START Excerpted data
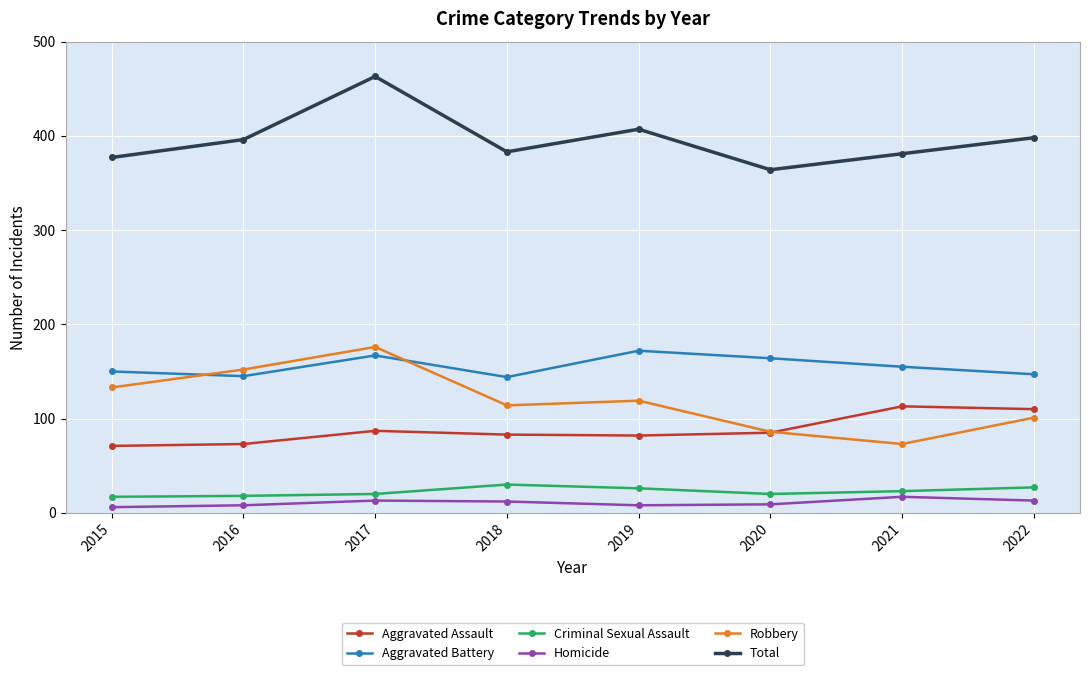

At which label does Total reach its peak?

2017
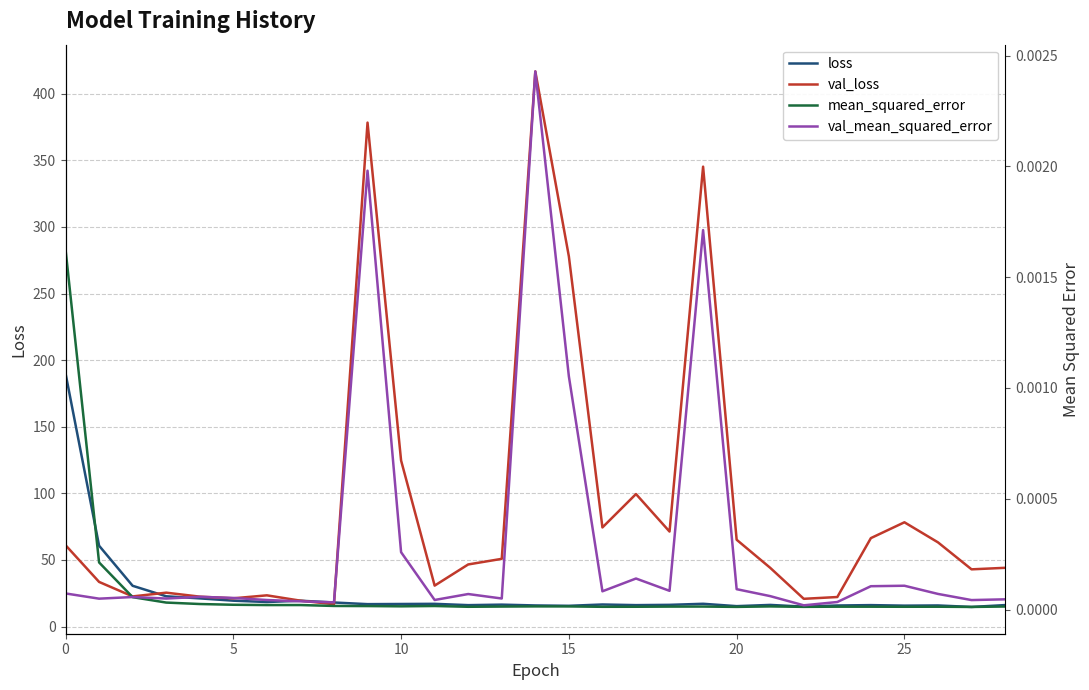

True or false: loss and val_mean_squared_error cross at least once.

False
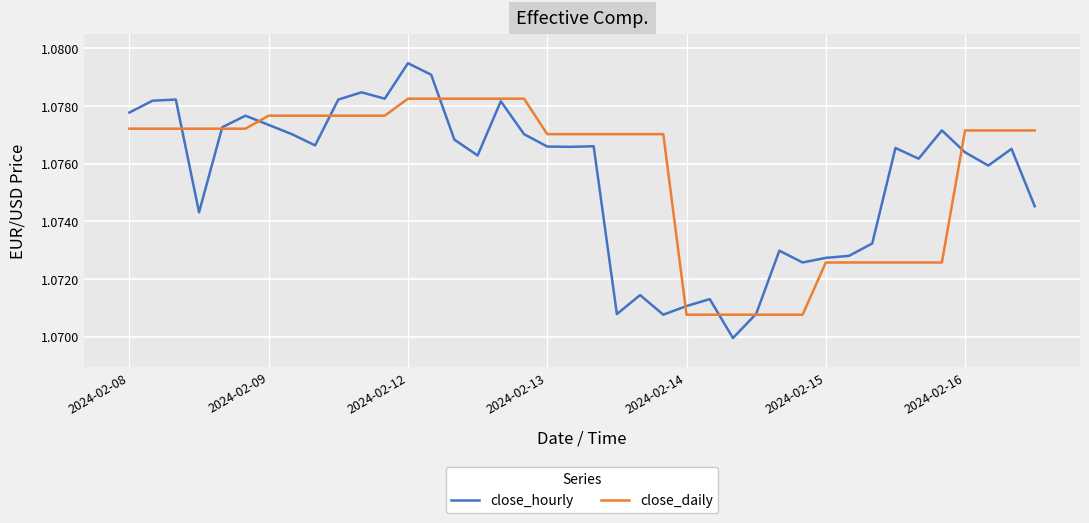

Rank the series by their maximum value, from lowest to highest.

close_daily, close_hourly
END Excerpted data
• _Your assignment_:
Write out the items again, swapping "series" for "lines" and leaving everything else unchanged. Leave the pictures out.

• _Result of the task_:
At which label does Total reach its peak?

2017

True or false: loss and val_mean_squared_error cross at least once.

False

Rank the lines by their maximum value, from lowest to highest.

close_daily, close_hourly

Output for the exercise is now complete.